Doch Gefühle gehen nicht zwangsläufig mit Bewusstheit einher. Nach einer durchzechten Nacht wachen wir mit einem dicken Kopf auf, der uns schmerzlich bewusst ist; doch mit Bewusstheit hat das nichts zu tun. Auch in völlig panischen Situationen, in denen wir „hirnlos“ reagieren, verfügen wir über ein Innenleben; ja vielleicht sogar mehr und stärker als sonst. Es wird uns heißt und kalt, es wird und flau im Magen, unser Herz schlägt wie verrückt, die Ohren sausen, wir haben Angst. All das sind von jeder Bewusstheit unabhängige Innenwahrnehmungen, Bewusstseinsinhalte. Auch kleine Kinder, deren Bewusstheit noch gering bis gar nicht ausgeprägt ist, sind ein Kaleidoskop an Gefühlen. Sie verfügen über Bewusstsein, aber noch nicht über Bewusstheit. Wer je in seinem Leben näher mit Tieren zu tun hatte, weiß, dass auch Tiere über ein Innenleben verfügen, sich freuen, sich wohlfühlen, sich ängstigen, schmusen oder ihre Ruhe haben wollen. Subjektivität scheint also ein Merkmal von uns Tieren zu sein. Alles spricht dafür. Bewusstsein haben wir alle, aber Bewusstheit in einem nennenswerten Grad haben wohl nur wir Menschen.

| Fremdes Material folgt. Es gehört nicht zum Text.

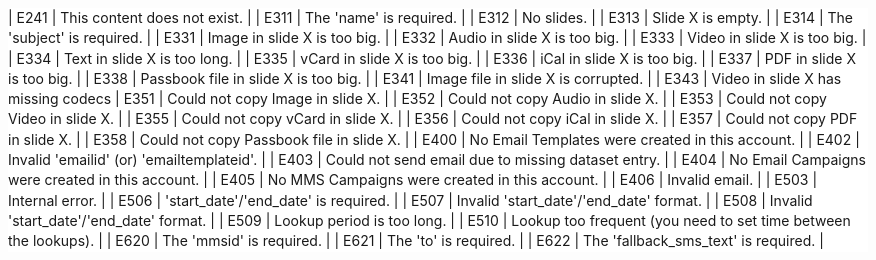 | E241 | This content does not exist. |
| E311 | The 'name' is required. |
| E312 | No slides. |
| E313 | Slide X is empty. |
| E314 | The 'subject' is required. |
| E331 | Image in slide X is too big. |
| E332 | Audio in slide X is too big. |
| E333 | Video in slide X is too big. |
| E334 | Text in slide X is too long. |
| E335 | vCard in slide X is too big. |
| E336 | iCal in slide X is too big. |
| E337 | PDF in slide X is too big. |
| E338 | Passbook file in slide X is too big. |
| E341 | Image file in slide X is corrupted. |
| E343 | Video in slide X has missing codecs
| E351 | Could not copy Image in slide X. |
| E352 | Could not copy Audio in slide X. |
| E353 | Could not copy Video in slide X. |
| E355 | Could not copy vCard in slide X. |
| E356 | Could not copy iCal in slide X. |
| E357 | Could not copy PDF in slide X. |
| E358 | Could not copy Passbook file in slide X. |
| E400 | No Email Templates were created in this account. |
| E402 | Invalid 'emailid' (or) 'emailtemplateid'. |
| E403 | Could not send email due to missing dataset entry. |
| E404 | No Email Campaigns were created in this account. |
| E405 | No MMS Campaigns were created in this account. |
| E406 | Invalid email. |
| E503 | Internal error. |
| E506 | 'start_date'/'end_date' is required. |
| E507 | Invalid 'start_date'/'end_date' format. |
| E508 | Invalid 'start_date'/'end_date' format. |
| E509 | Lookup period is too long. |
| E510 | Lookup too frequent (you need to set time between the lookups). |
| E620 | The 'mmsid' is required. |
| E621 | The 'to' is required. |
| E622 | The 'fallback_sms_text' is required. |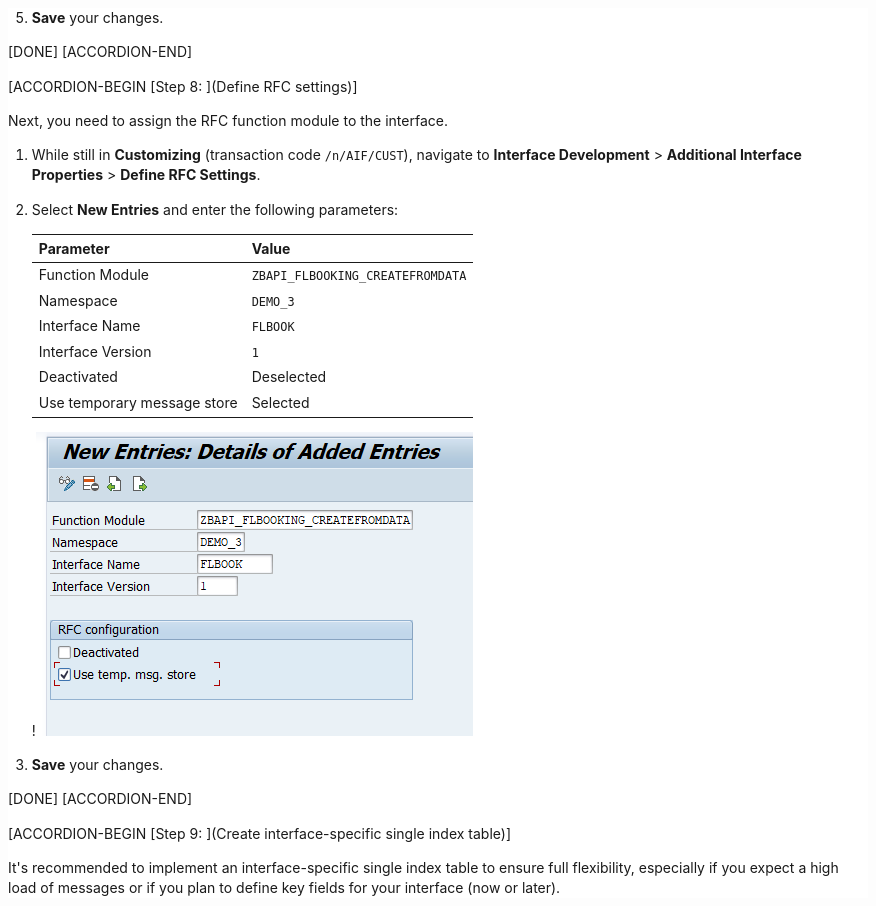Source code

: 5. **Save** your changes.

[DONE]
[ACCORDION-END]

[ACCORDION-BEGIN [Step 8: ](Define RFC settings)]

Next, you need to assign the RFC function module to the interface.

1. While still in **Customizing** (transaction code `/n/AIF/CUST`), navigate to **Interface Development** > **Additional Interface Properties** > **Define RFC Settings**.

2. Select **New Entries** and enter the following parameters:

    | Parameter              | Value
    | :----                   | :----
    | Function Module        | `ZBAPI_FLBOOKING_CREATEFROMDATA`
    | Namespace              | `DEMO_3`
    | Interface Name         | `FLBOOK`
    | Interface Version      | `1`
    | Deactivated                | Deselected
    | Use temporary message store | Selected


    !![Define RFC Settings](customizing-rfc-settings.png)

3. **Save** your changes.

[DONE]
[ACCORDION-END]

[ACCORDION-BEGIN [Step 9: ](Create interface-specific single index table)]

It's recommended to implement an interface-specific single index table to ensure full flexibility, especially if you expect a high load of messages or if you plan to define key fields for your interface (now or later).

Wenn aber allen Tieren Bewusstsein zu eigen ist, dann folgt die entscheidende Frage: Gilt das für alle, wirklich alle Tiere? Also auch für Küchenschaben und Eintagsfliegen? Die Tatsache, dass uns die Vorstellung vom Bewusstsein einer Küchenschabe schwerfällt, ja undenkbar erscheint, sollten wir nicht damit verwechseln, dass es ein solches Bewusstsein nicht gibt. So mancher Biologie würde eine solche Annahme jedenfalls bejahen, denn schon Einzeller „fürchten sich“ und ziehen sich schnell vor einer Gefahr zurück. Und nun die zweite Frage: Gilt die Annahme von Subjektivität auch für Pflanzen? Es gibt keinen faktischen Grund, der dagegen spricht. Warum reagieren Pflanzen auf die Knabbergeräusche von Raupen, auch wenn sie ihnen nur vorgespielt werden? Offenbar haben sie ein „inneres“ Auswertungsorgan, um eine solche Gefahr zu beurteilen und angemessen zu reagieren.

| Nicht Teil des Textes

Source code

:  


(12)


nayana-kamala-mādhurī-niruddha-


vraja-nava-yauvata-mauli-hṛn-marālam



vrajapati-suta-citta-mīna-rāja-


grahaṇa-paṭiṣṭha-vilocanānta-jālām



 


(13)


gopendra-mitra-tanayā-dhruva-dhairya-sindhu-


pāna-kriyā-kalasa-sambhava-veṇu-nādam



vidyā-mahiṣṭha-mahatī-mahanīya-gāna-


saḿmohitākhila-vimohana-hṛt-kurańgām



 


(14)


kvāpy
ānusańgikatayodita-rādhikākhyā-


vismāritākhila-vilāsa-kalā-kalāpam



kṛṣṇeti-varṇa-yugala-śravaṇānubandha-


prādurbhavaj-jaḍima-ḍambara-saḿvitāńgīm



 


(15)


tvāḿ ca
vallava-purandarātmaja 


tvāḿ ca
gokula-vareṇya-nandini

Es geht hier nicht darum, Sie als Leserin von einem allgemein vorhandenen Bewusstsein zu überzeugen. Vielmehr geht es darum, die Selbstverständlichkeit in Frage zu stellen, mit der wir ausschließlich Menschen Bewusstsein zusprechen. Und natürlich geht es auch um die damit verbundenen moralischen Implikationen. Letzten Endes stellt sich auch die Frage: Wenn wir denn eventuell allem tierischen Leben die Möglichkeit von Bewusstsein zubilligen, warum dann nicht auch dem Megaorganismus namens Erde?